Work instruction -
Everything from the line that contains "testing are required." through the last line below should be transcribed exactly, except the pictures.

Data for the task -
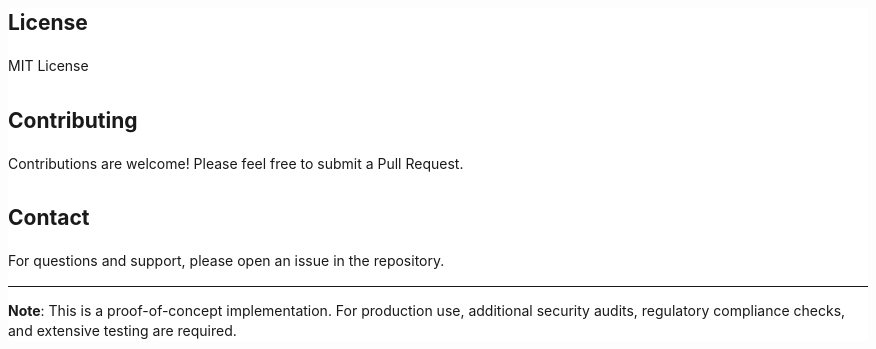 ## License

MIT License

## Contributing

Contributions are welcome! Please feel free to submit a Pull Request.

## Contact

For questions and support, please open an issue in the repository.

---

**Note**: This is a proof-of-concept implementation. For production use, additional security audits, regulatory compliance checks, and extensive testing are required.
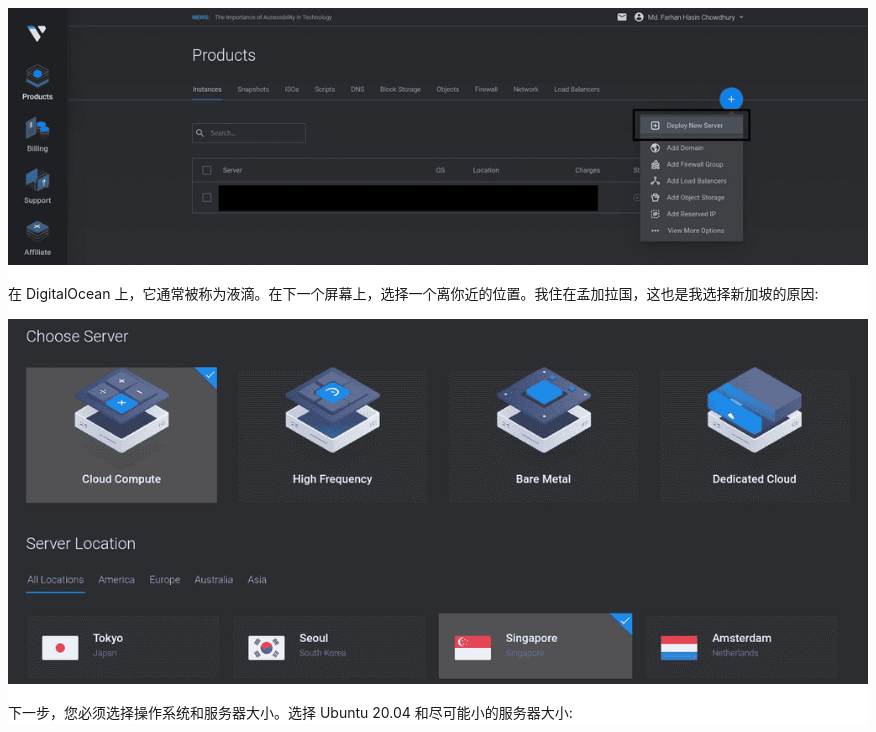 ![ZUAu_Tpxx-2](img/14bc1b954c8ee27921c91e7b2043e1ed.png)

在 DigitalOcean 上，它通常被称为液滴。在下一个屏幕上，选择一个离你近的位置。我住在孟加拉国，这也是我选择新加坡的原因:

![zH08EnmGq](img/dd7faf8b4794822d759a2da7b63ceb57.png)

下一步，您必须选择操作系统和服务器大小。选择 Ubuntu 20.04 和尽可能小的服务器大小:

Solution for this problem -
**Note**: This is a proof-of-concept implementation. For production use, additional security audits, regulatory compliance checks, and extensive testing are required.
 ![ZUAu_Tpxx-2](img/14bc1b954c8ee27921c91e7b2043e1ed.png)

在 DigitalOcean 上，它通常被称为液滴。在下一个屏幕上，选择一个离你近的位置。我住在孟加拉国，这也是我选择新加坡的原因:

![zH08EnmGq](img/dd7faf8b4794822d759a2da7b63ceb57.png)

下一步，您必须选择操作系统和服务器大小。选择 Ubuntu 20.04 和尽可能小的服务器大小:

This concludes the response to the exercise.